====== Document section

By Mark F. Gray, Staff Writer,

Doctors Community Hospital is revamping its cancer awareness program for residents of Prince George’s County.  The hospital is merging its breast and colorectal education programs as part of a $3.5 million grant from the Maryland Department of Health and Mental Hygiene.

This modification to a previously existing program will focus on health education and literacy with an emphasis on breast and colorectal cancers. It will remain available free of charge to uninsured and underinsured members of the community.

Doctors Community Hospital is revamping their cancer awareness for Prince George’s County residents, particularly focusing on breast and colorectal cancers. (Courtesy Photo)

“Cancer is among the top causes of death in Prince George’s County,” said Robin Webb-Williams, vice president at Doctors Community Hospital Foundation in a statement issued by the hospital.  “That’s why providing free cancer screenings is so important, especially in areas that don’t have convenient access to care.  This grant will help us reach more people who can truly benefit from these community health resources at no cost to them.”

This is the second time Doctors Community Hospital has been awarded the grant. As a result of this program, approximately 244 people were screened for colon cancer through the Cancer Prevention, Education, Screening and Treatment (CPEST) Program. CPEST provides free colorectal cancer screenings (colonoscopies) to Prince George’s County residents with low incomes and are facing gaps in coverage that may not allow for them to receive adequate care.

The mission of the free program is to educate all residents about the importance of early cancer detection and what steps should be followed if someone is diagnosed with the disease.  Most cancers, if detected early, are no longer the death sentence that many perceive. Routine cancer screenings are at the front of what the Doctors Hospital is trying to focus on communicating to the residents who take advantage of the program.

“People are now more aware of how they can prevent and how to deal with cancer than they were in the past,” Webb-Williams told the AFRO.  “Now we are dealing with the ancillary issues such as treatment programs and support guidance to help those who are close to someone who may be affected by various forms of cancer.”

============
====== Available data

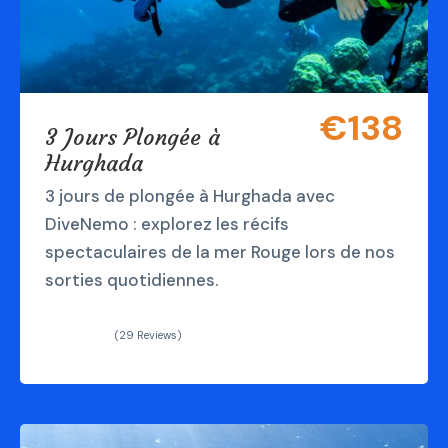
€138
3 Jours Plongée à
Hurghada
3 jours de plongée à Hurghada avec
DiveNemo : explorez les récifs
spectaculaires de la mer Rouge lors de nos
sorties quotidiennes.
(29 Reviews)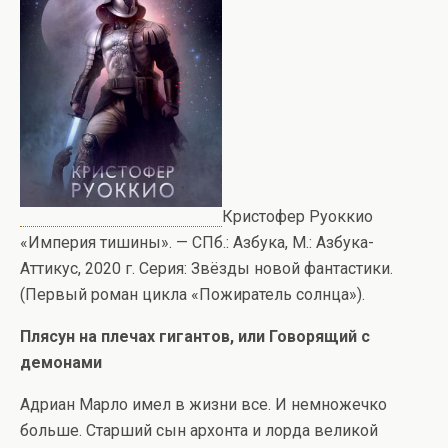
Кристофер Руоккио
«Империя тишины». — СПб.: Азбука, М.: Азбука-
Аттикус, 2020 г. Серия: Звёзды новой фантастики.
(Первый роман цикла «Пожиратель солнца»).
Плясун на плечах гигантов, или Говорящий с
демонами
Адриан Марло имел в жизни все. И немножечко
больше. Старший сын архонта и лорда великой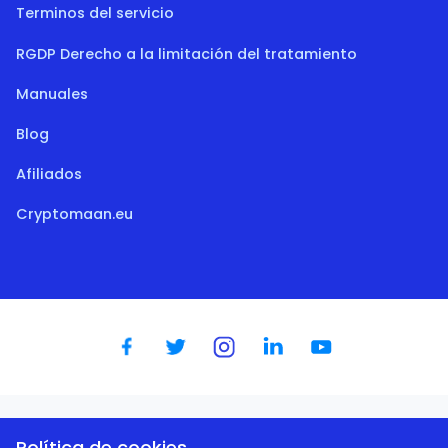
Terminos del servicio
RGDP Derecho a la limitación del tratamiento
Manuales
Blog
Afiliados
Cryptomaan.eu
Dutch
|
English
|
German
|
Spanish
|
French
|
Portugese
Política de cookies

============
====== Available data

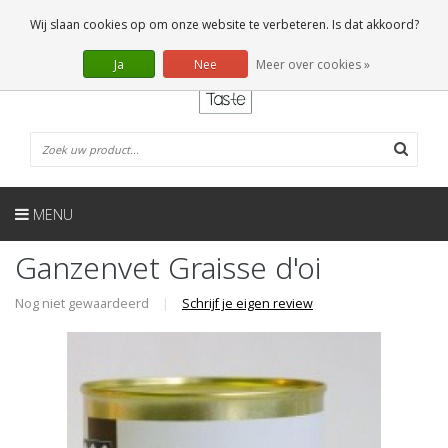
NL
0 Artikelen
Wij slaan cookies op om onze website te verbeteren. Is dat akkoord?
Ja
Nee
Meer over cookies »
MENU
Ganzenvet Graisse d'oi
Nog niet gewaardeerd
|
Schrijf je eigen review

============
====== Available data

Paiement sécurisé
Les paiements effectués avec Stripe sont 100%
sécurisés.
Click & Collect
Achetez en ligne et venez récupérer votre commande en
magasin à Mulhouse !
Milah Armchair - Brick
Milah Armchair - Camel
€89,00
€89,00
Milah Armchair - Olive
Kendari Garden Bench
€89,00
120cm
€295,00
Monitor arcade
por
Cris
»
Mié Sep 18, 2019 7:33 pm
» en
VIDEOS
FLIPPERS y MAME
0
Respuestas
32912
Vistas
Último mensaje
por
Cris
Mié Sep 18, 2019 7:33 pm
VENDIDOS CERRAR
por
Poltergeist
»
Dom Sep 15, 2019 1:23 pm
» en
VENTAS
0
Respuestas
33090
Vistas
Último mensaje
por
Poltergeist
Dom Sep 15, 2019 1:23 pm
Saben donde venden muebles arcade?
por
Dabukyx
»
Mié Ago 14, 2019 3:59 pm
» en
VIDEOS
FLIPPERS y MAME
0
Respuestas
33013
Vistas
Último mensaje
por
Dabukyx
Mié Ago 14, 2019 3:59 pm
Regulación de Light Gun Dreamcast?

============

_Work order 1:_
In the article on the hospital's cancer awareness program, how much is the grant from the Maryland Department of Health and Mental Hygiene?
_Work order 2:_
Reproduce the passage of the article on the hospital's cancer awareness program starting with "By Mark F. Gray, Staff" and going on through "of the community.".
_Work order 3:_
Extend the article on the hospital's cancer awareness program past its final sentence.

_Exercise result 1:_
$3.5 million

_Exercise result 2:_
By Mark F. Gray, Staff Writer,

Doctors Community Hospital is revamping its cancer awareness program for residents of Prince George’s County.  The hospital is merging its breast and colorectal education programs as part of a $3.5 million grant from the Maryland Department of Health and Mental Hygiene.

This modification to a previously existing program will focus on health education and literacy with an emphasis on breast and colorectal cancers. It will remain available free of charge to uninsured and underinsured members of the community.

_Exercise result 3:_
Men and women, between 50 – 75  years old qualify for the program.  Those 50 and younger who have family histories of colorectal cancer are eligible as well.  In 2018, the hospital performed about 244 free colonoscopies that identified four cases of cancer. The Breast and Cervical Cancer program will service women who are uninsured and underinsured between ages 40-64.

Of the 647 women who were screened for breast cancer, nine breast cancer cases were identified.  There were 116 women screened for cervical cancer and there were no cases identified.

“Screenings are among the best ways to detect many types of cancer early and when they are often most treatable,” said Terrie Trimmer, director of the Center for Comprehensive Breast Care and Women’s Wellness at Doctors Community Hospital. “We are proud to be able to provide these life-saving screenings in underserved areas of our wonderfully diverse community.”

It is expected that when the final national cancer results from 2018 are released, more than 500,000 people died of colorectal disease. The last official statistics from Prince George’s County date back to the first year of the initial program in 2014. According to the American Cancer Society and the Prince George’s County Department of Health there were 344 cases of colorectal disease leading to 138 deaths.

This program will also have a nurse navigator who will help diagnosed patients coordinate medical care and identify additional community resources.